The Brood: The FCC is considering changing the rules regulating the internet, giving telecommunications companies the power to reward or punish companies that compete with them, and silence any views contrary to their interests. It’s only one other way that Free Speech is being threatened by the digital age.
Imagine you are a media critic. You want to go on a Jon Stewart level rant about how broken the journalism of the 21st century is. Or perhaps you are a journalist yourself, and a public policy driven one like the crew over at Vox.

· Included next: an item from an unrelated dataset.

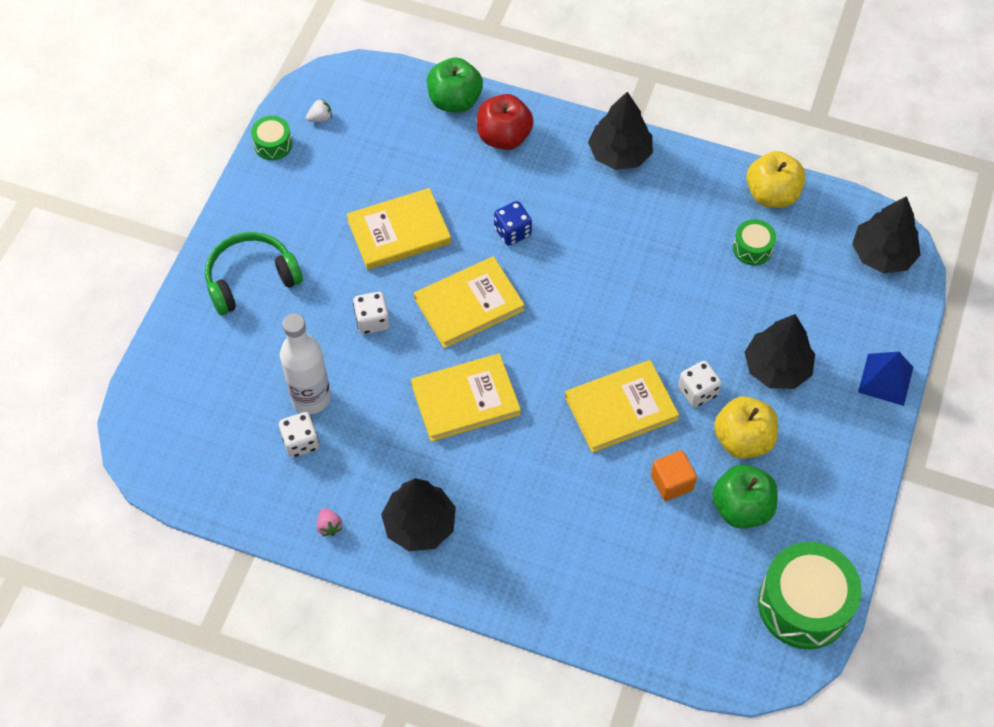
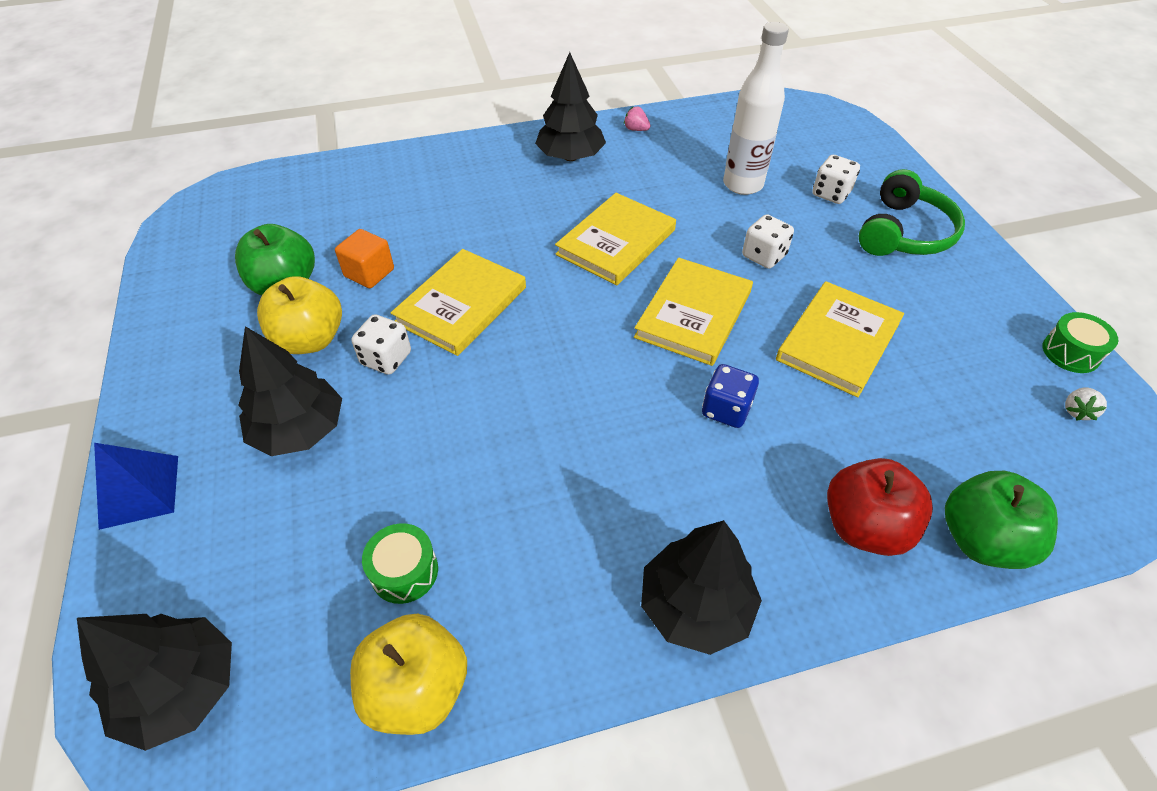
camera: 145 degrees right, 10 degrees down
white dice [279,412,319,458] -> white dice moved to [812,155,860,204]
green drum [758,542,862,649] -> none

Particularly you want to target MSNBC. You get your cable, internet and phone service from Comcast, which owns MSNBC.
If Comcast gets the changes it wants through the FCC, it will see widely shared critiques of their many assets, in this case MSNBC, as competition, or at the very least bad for business. To make that material less available, they decide that they will slow down internet speeds specifically for that website. Or they will simply charge consumers more for faster internet speeds in bundles, favoring friendly media platforms over others.
This, in brief, is the issue of Net Neutrality. (If you want a more full, and entertaining, explanation, you can see not one, not two, but three pieces of John Oliver’s work on this.) Net Neutrality is the idea that internet service providers (ISPs), like Comcast, Verizon and AT&T, must treat all data on the internet equally, no matter who created it. The FCC made it a guiding principle of regulating ISPs in 2015. The Trump administration is now moving to reverse this decision.
Much has been written about how these changes will shut out start-ups in entertainment and Silicon Valley by imposing enormous entry-costs. Only players with large “war chests” outside their content producing assets like Amazon, Comcast, Verizon, AT&T, Apple, etc. will be able to survive the changes. So yes. It will be bad for economic dynamism. For those who favor competitive markets as a tool to drive innovation in the arts and technology, it will be an unmitigated disaster.
What I’m more concerned about in these changes is far more insidious, and less talked about. The End of Net Neutrality is one of the worst threats to Free Speech for decades. Giving telecommunications companies the power to police content creation and distribution on the internet through pricing, access and quality-control mechanisms will also mean that we are giving them the power to police speech.
In fact, they have already shown a willingness and ability to do this. The ACLU has some great examples on their website, including one from 2007:
AT&T censored words from [Pearl Jam] lead singer Eddie Vedder’s performance. The ISP, which was responsible for streaming the concert, shut off the sound as Vedder sang, “George Bush, leave this world alone” and “George Bush, find yourself another home.” By doing so, AT&T, the self-advertised presenting sponsor of the concert series, denied viewers the complete exclusive coverage they were promised. Although Vedder’s words contained no profanity, an AT&T spokesperson claimed that the words were censored to prevent youth visiting the website from being exposed to “excessive profanity.”
Remember — this was 2007, before corporations were people and themselves had free speech rights. 10 years later, in 2017, not only can companies like AT&T “speak” as much as they like through campaign contributions and unlimited political advertising, they can also, sometimes literally as above, silence opposition to their interests.
Also remember that the platforms through which you already receive much of your news (Facebook, Twitter, Instagram, etc.) already control what news you see and what content you consume through algorithms that encourage self-confirmation for profit. But they can only exist and thrive when internet speeds are high, and ISPs don’t target them. If the 21st century’s biggest media platforms must capitulate to ISPs interests merely to exist, imagine how easily these algorithms could be, and have been, used to warp our perceptions of reality to fall in line with ISPs interests.
It is a dystopian vision. But it’s one you can actually stop. Just like the Muslim Ban was stopped. Just like the Obamacare Repeal was stopped. These fights weren’t easy, and this one won’t be now. But you should call your representatives. Flood their inboxes. Their voice messages. Sign a petition. Protest on the street. Donate to important orgs. Find a list of things to do. Then do them. Democracy is a contact sport. Dictatorship is a spectator’s.